La conception de ces activités se réfère à l'importance qu'a, pour le développement de l'enfant, l'activité issue de son initiative, et se donne pour principe de favoriser avant tout son expérience active, libre et autonome.
Dans cette même perspective, ces activités s'adressent également à des enfants handicapés pour lesquelles elles peuvent représenter une aide importante à cet âge.
Parmi ses différents projets, l'association LUDAQUA souhaite développer, à l'intention des enfants les plus âgés, des activités d'initiation à la plongée subaquatique, envisagée, non comme une "discipline sportive", mais comme une technique et un moyen de découverte du milieu aquatique, prolongement logique des activités qu’elle organise pour de jeunes enfants.
Elle accueille ponctuellement en stage des étudiant(e)s de troisième et dernière année de préparation au diplôme d'Etat de psychomotricien(ne) à l'Université Paris-VI (Faculté de médecine Pitié-Salpêtrière) et des stagiaires du CREPS d’Ile-de-France de Châtenay-Malabry, préparant le brevet d’Etat d’éducateur sportif du 1er degré des activités de la natation.
L’association LUDAQUA a été sollicitée à plusieurs reprises pour la création et la mise au point de matériel pédagogique..., et à titre de conseil et d'assistance à la conception, la programmation et l'organisation du fonctionnement et de l'animation d'équipements tels que : piscines ludiques, piscines "sport-loisir", complexes de loisirs aquatiques..., pour le compte de collectivités locales ou de bureaux d'études spécialisés.
L'association LUDAQUA a obtenu, du ministère des sports, chargé de la jeunesse et de la vie associative, un agrément au titre des "Sports" - dont elle n’a pas sollicité le renouvellement – et un agrément au titre de "la Jeunesse et de l'Education Populaire".
1. dans son développement actuel dominé par l’Olympisme.
2. dans l’état actuel de la législation qui tend à placer sous la tutelle de l’organisation institutionnelle du Sport toute activité pouvant être qualifiée d'”activité physique” (notion juridiquement on ne peut plus vague).

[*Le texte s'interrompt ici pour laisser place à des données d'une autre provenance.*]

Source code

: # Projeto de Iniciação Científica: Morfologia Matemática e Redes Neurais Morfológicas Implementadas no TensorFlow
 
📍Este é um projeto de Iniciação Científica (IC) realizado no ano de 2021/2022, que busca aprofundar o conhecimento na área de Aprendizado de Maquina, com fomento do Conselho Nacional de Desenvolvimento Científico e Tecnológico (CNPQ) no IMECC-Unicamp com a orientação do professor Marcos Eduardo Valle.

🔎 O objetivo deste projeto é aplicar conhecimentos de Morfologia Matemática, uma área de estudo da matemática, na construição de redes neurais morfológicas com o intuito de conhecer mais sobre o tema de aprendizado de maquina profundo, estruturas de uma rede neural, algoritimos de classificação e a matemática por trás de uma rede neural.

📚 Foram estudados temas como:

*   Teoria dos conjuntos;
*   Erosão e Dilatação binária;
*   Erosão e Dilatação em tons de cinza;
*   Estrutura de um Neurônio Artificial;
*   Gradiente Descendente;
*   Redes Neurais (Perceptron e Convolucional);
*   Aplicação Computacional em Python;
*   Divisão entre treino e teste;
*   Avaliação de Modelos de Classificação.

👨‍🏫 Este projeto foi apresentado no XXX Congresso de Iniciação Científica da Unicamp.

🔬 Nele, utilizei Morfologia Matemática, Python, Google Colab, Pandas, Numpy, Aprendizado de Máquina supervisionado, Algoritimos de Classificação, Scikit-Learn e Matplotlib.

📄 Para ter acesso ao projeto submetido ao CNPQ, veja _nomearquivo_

3. L'organisation de ces activités entend se situer dans une perspective d'activités associatives de proximité, relevant de l’”économie sociale et solidaire” - et se distinguant d’activités relevant d’organisations institutionnalisées, d’organismes parapublics ou d’entreprises à caractère marchand, de forme juridique "associative".
L'association LUDAQUA, si elle bénéficie de créneaux d'utilisation d'une piscine publique au même titre qu'un "groupement sportif", ne reçoit aucune subvention et autofinance entièrement l'organisation de ses activités.
Ses dirigeants sont entièrement bénévoles et les personnes qu’elle rémunère le sont de façon salariée par l’association.